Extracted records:
::::

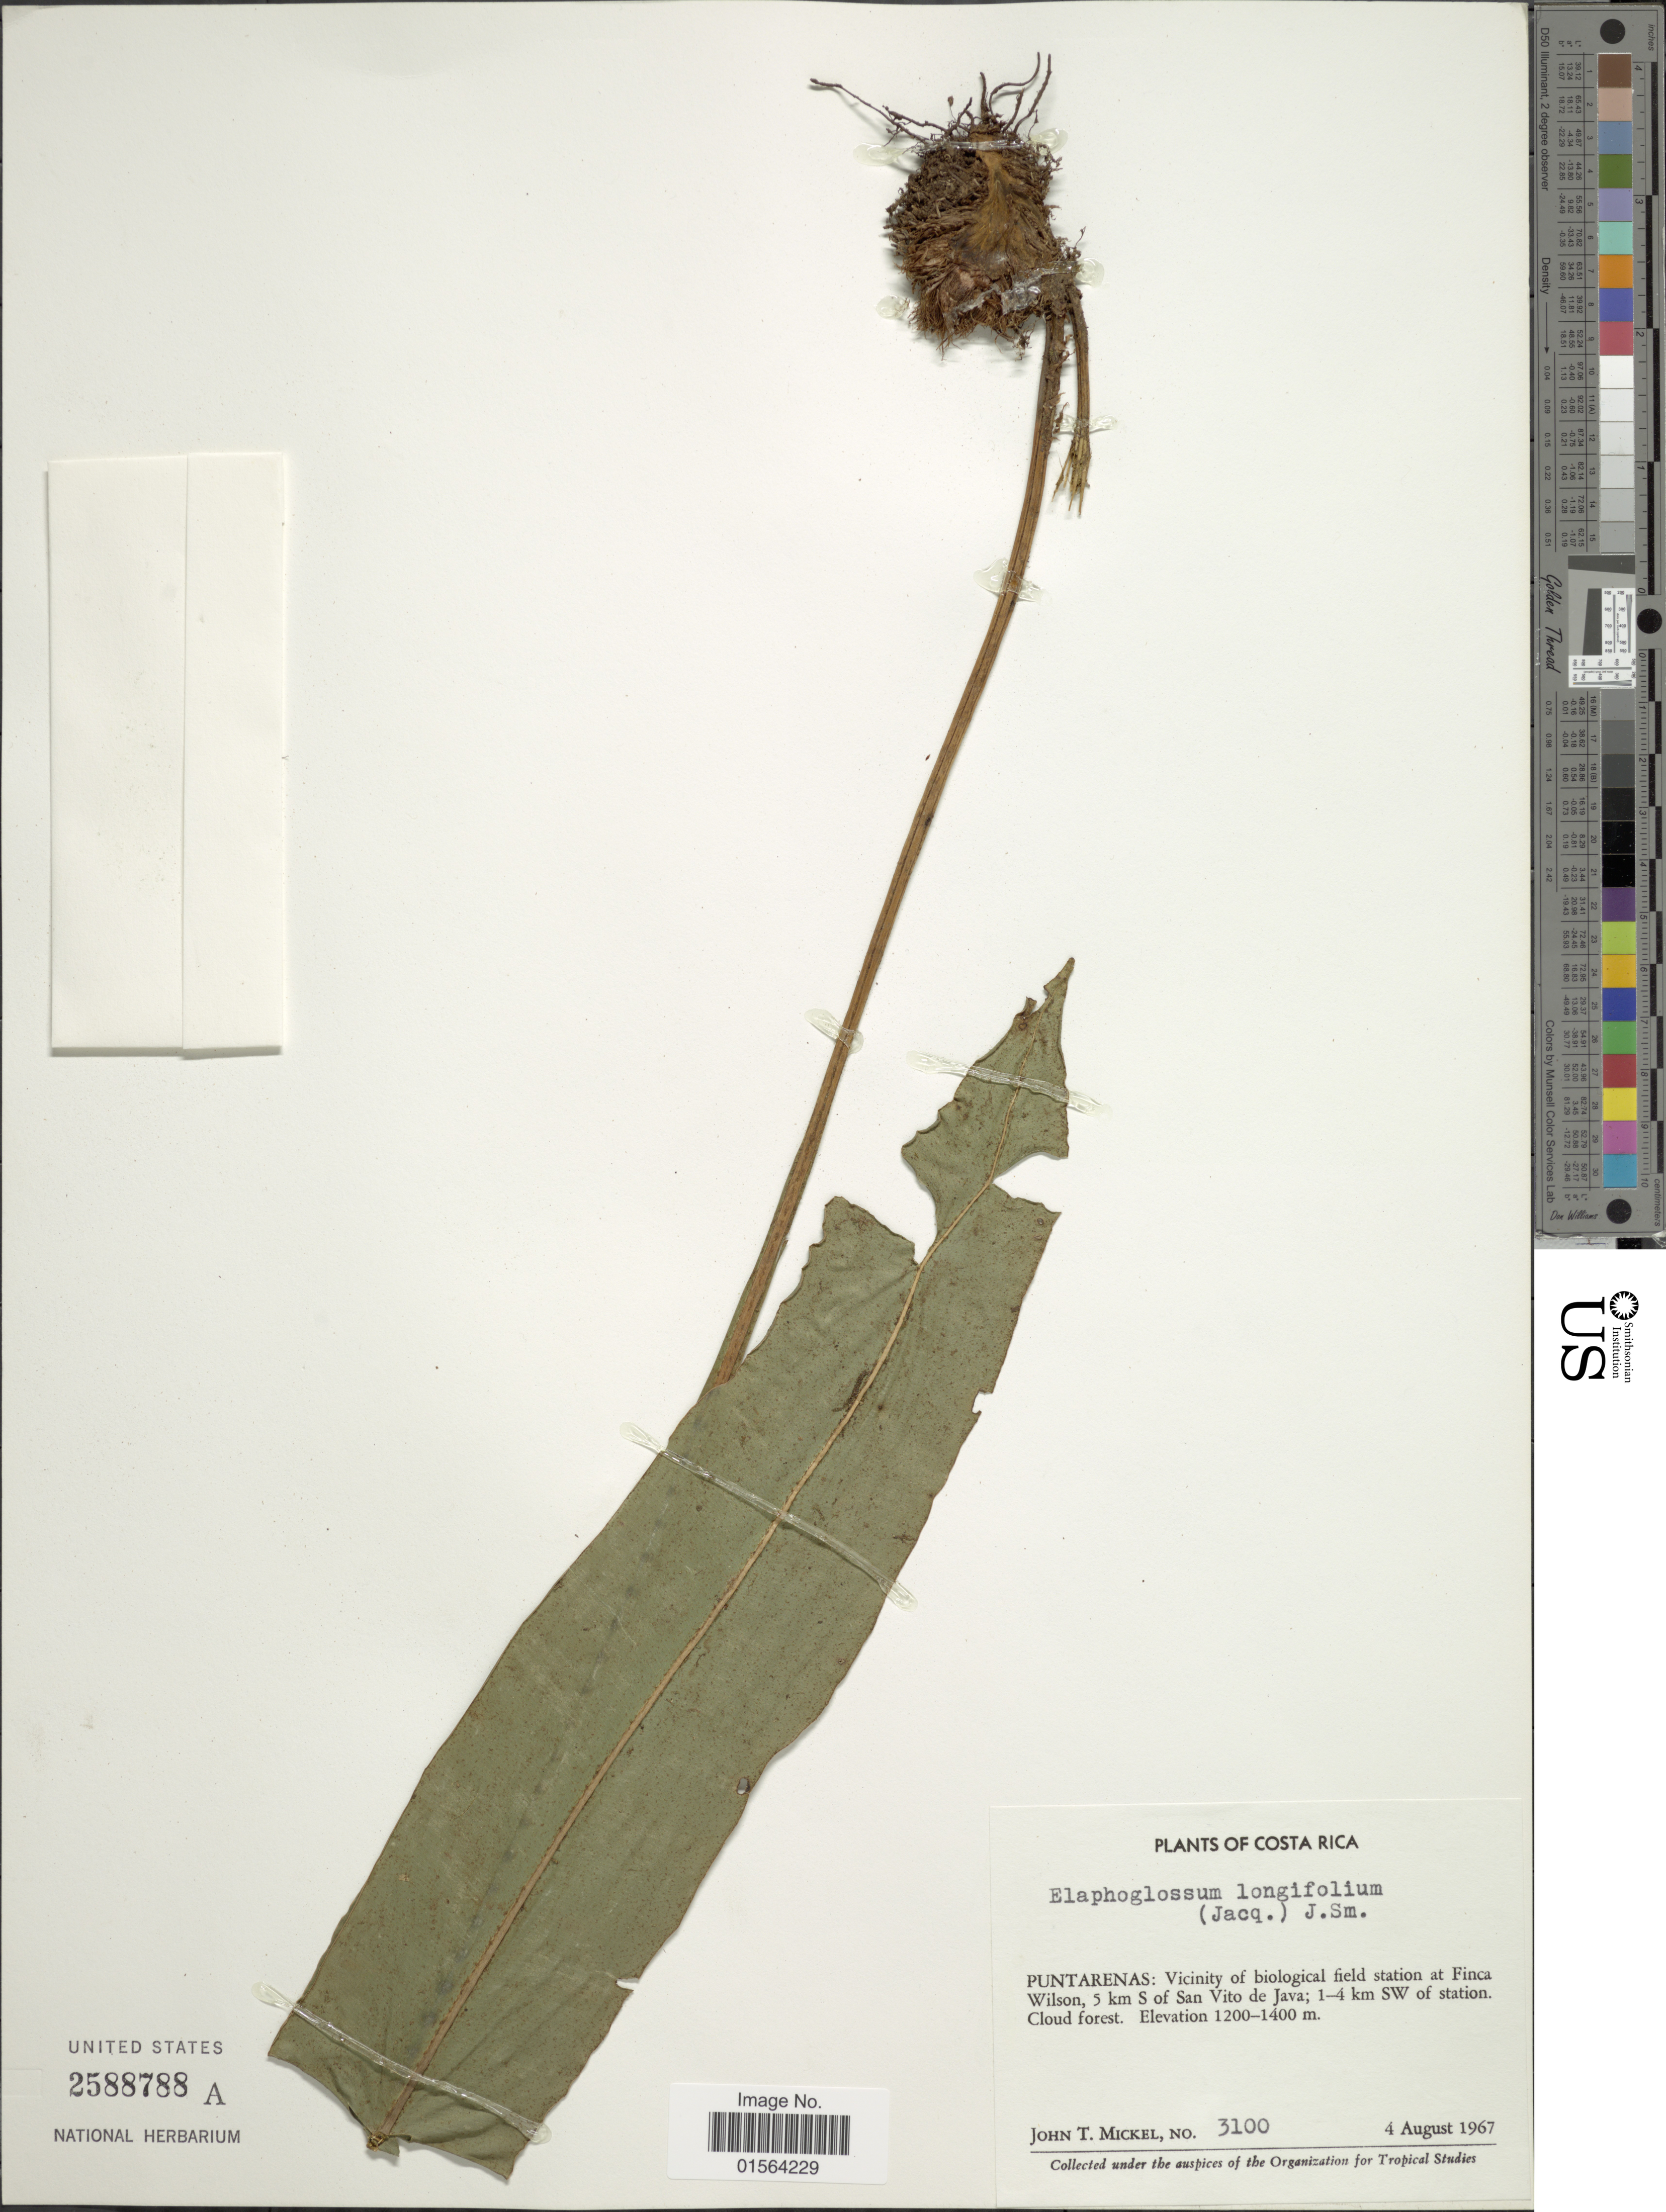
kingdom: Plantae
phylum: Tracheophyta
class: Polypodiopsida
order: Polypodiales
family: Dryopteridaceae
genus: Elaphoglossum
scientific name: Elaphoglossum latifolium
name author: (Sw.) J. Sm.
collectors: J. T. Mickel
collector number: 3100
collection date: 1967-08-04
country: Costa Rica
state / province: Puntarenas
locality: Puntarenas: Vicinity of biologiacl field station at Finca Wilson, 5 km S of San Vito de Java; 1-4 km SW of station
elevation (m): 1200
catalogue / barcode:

::::

Render every line of the records above as a JSON list of strings, one string per line, with blank lines skipped and the pictures left out.

■ **Solution to this task**:
[
  "kingdom: Plantae",
  "phylum: Tracheophyta",
  "class: Polypodiopsida",
  "order: Polypodiales",
  "family: Dryopteridaceae",
  "genus: Elaphoglossum",
  "scientific name: Elaphoglossum latifolium",
  "name author: (Sw.) J. Sm.",
  "collectors: J. T. Mickel",
  "collector number: 3100",
  "collection date: 1967-08-04",
  "country: Costa Rica",
  "state / province: Puntarenas",
  "locality: Puntarenas: Vicinity of biologiacl field station at Finca Wilson, 5 km S of San Vito de Java; 1-4 km SW of station",
  "elevation (m): 1200",
  "catalogue / barcode:"
]